Quand le bruit retombe, le réel continue

Certaines affaires font beaucoup de bruit…
puis disparaissent.

Non parce qu’elles sont réglées, 
mais parce qu’elles sont entrées dans un temps que l’actualité supporte mal : 

le temps long.
C’est exactement ce qui se passe avec l’affaire 
opposant le couple présidentiel français à une commentatrice américaine 

pour diffamation. 

Après l’emballement, le silence. 

Et ce silence a été interprété par certains comme un aveu, par d’autres comme un abandon.

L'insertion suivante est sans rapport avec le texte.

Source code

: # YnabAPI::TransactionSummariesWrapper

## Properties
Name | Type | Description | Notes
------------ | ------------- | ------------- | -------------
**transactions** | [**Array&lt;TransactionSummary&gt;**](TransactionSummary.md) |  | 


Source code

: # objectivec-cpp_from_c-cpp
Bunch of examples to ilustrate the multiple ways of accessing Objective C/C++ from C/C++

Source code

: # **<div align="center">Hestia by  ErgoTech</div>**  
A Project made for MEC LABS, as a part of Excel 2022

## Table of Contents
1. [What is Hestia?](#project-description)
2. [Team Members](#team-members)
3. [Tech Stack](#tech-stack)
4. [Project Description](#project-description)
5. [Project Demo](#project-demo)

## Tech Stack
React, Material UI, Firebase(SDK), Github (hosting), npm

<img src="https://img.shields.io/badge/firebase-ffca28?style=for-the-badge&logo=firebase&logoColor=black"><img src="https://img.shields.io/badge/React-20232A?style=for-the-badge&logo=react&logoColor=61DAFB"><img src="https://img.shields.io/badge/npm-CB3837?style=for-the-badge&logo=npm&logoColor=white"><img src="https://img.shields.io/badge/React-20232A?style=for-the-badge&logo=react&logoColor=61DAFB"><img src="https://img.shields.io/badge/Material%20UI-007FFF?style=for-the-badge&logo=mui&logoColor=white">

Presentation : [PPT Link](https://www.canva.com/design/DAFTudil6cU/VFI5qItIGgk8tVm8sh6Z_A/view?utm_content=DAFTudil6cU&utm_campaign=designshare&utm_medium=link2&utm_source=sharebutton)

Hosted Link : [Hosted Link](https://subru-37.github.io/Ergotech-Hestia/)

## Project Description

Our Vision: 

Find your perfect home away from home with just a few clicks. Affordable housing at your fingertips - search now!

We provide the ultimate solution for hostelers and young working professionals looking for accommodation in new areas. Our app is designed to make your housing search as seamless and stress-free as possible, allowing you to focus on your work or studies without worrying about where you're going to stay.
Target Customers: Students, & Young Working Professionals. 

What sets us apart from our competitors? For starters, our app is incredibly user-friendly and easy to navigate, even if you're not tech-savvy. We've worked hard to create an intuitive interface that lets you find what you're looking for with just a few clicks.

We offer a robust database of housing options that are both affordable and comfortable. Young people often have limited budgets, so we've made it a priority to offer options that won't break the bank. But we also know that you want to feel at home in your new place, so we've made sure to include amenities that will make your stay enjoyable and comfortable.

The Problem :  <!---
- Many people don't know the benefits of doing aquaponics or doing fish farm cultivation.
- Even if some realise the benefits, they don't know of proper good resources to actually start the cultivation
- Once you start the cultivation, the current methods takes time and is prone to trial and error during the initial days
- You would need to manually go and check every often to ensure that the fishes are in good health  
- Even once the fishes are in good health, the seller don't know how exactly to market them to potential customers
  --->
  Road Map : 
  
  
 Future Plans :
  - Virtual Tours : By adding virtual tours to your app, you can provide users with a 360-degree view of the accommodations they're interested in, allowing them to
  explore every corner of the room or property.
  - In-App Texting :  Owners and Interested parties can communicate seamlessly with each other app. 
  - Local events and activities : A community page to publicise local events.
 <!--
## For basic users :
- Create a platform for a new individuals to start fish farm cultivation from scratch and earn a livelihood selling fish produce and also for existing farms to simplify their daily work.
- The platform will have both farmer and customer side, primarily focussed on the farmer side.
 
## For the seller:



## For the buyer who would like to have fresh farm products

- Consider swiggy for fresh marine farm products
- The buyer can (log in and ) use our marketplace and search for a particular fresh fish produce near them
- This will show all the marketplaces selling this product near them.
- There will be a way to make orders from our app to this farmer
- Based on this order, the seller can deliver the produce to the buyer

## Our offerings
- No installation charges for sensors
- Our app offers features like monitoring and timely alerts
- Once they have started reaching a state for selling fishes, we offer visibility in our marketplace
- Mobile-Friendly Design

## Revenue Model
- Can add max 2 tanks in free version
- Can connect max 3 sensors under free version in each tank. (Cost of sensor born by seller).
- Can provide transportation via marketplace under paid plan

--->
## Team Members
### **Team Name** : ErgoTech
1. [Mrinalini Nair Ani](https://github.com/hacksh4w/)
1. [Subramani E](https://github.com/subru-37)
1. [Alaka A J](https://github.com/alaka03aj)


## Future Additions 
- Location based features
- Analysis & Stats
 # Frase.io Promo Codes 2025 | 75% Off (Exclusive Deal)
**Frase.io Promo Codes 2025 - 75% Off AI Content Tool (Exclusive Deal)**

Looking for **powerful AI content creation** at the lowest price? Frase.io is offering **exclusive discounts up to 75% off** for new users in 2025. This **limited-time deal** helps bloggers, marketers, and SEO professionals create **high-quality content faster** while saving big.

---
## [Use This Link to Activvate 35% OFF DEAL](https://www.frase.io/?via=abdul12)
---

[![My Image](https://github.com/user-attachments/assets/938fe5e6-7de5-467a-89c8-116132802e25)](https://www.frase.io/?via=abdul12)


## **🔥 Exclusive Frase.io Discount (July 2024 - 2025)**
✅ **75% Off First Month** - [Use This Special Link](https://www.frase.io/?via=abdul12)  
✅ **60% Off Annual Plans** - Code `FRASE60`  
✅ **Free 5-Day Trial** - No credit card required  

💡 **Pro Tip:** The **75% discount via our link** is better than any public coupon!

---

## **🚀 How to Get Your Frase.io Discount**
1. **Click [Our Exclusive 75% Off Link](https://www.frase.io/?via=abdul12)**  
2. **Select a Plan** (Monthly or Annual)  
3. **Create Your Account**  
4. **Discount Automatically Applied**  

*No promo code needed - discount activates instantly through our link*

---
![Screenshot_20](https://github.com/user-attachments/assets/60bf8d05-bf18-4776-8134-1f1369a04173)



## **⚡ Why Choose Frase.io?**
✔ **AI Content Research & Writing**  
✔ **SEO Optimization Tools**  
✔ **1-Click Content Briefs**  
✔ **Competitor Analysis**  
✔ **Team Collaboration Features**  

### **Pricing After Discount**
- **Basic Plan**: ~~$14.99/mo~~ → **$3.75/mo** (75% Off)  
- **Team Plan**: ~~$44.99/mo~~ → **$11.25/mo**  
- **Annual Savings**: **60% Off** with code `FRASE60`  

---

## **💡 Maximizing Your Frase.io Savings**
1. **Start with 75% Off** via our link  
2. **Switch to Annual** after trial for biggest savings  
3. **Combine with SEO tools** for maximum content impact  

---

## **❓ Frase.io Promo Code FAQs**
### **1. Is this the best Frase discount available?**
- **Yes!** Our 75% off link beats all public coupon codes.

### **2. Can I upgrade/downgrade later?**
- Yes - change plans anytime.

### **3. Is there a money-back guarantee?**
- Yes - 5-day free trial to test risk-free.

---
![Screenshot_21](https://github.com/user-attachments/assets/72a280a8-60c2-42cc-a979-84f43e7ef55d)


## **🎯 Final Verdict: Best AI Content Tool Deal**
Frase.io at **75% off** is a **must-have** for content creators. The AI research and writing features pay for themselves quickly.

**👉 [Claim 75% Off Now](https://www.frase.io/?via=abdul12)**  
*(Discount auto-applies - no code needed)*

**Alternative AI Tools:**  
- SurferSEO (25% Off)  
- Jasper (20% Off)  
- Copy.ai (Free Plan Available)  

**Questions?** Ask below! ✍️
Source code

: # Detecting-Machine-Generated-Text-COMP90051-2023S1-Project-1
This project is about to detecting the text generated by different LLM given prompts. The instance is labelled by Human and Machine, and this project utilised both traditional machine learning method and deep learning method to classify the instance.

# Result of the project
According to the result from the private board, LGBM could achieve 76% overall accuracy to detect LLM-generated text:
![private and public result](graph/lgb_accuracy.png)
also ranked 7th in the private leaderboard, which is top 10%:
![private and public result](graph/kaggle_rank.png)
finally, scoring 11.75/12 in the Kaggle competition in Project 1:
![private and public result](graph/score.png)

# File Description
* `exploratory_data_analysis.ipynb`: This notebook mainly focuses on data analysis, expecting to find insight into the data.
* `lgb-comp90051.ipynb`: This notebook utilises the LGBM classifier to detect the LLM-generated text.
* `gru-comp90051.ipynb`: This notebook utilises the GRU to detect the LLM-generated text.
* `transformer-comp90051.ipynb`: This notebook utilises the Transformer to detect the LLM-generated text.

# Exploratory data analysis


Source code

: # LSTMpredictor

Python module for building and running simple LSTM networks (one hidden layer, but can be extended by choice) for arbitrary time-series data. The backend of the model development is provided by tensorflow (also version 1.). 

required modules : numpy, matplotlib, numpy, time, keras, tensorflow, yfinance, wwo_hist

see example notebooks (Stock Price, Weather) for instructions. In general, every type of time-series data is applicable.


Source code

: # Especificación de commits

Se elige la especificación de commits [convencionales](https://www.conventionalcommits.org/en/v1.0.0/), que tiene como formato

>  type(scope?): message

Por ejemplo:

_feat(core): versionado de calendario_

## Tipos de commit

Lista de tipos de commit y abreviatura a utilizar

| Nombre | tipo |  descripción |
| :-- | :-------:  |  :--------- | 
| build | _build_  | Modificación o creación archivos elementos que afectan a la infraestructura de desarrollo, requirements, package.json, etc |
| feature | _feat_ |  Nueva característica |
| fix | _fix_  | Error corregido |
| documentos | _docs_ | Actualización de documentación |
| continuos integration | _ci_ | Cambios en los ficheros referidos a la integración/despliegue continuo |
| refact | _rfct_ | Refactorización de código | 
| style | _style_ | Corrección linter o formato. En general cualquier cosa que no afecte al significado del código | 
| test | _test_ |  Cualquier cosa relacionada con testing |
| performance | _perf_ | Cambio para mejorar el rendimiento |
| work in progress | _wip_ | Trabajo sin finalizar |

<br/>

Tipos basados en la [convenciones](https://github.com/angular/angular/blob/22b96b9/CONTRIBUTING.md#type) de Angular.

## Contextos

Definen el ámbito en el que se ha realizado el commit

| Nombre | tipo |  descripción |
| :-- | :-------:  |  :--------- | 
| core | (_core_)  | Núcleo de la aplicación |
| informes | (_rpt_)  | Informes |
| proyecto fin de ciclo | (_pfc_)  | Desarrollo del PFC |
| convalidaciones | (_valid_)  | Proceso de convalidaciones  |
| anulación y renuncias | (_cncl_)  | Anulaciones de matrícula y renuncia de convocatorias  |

En réalité, rien n’est “retombé”.
Le dossier suit simplement son cours, dans un cadre juridique très particulier : 
celui du droit américain, où la liberté d’expression bénéficie d’une protection extrêmement large, 
surtout lorsqu’il s’agit de personnalités publiques. 

Avant même d’examiner le fond, 
la justice doit trancher des questions préalables : 
compétence, 
qualification des propos, 
frontière entre opinion, rumeur et diffamation.
Tant que cette étape n’est pas franchie, 

il n’y a ni audience, ni décision visible.

Pas de spectacle. 
Pas de verdict à commenter. 
Juste une procédure.

Ce décalage entre le rythme médiatique et le rythme réel est devenu un classique.
On l’observe aussi bien dans les enquêtes sur certaines multinationales 
que dans les controverses commerciales ou politiques : 
l’indignation est immédiate, le droit est lent

Et lorsque le droit travaille, l’actualité se détourne.
Il est pourtant essentiel de distinguer :
  • ce qui relève du bruit,
  • ce qui relève du temps,
  • et ce qui relève des faits.
Une affaire qui n’est plus commentée n’est pas une affaire classée.
Elle est simplement sortie du champ émotionnel 
pour entrer dans un espace moins visible, mais plus décisif.

La lucidité commence souvent là où le vacarme s’arrête.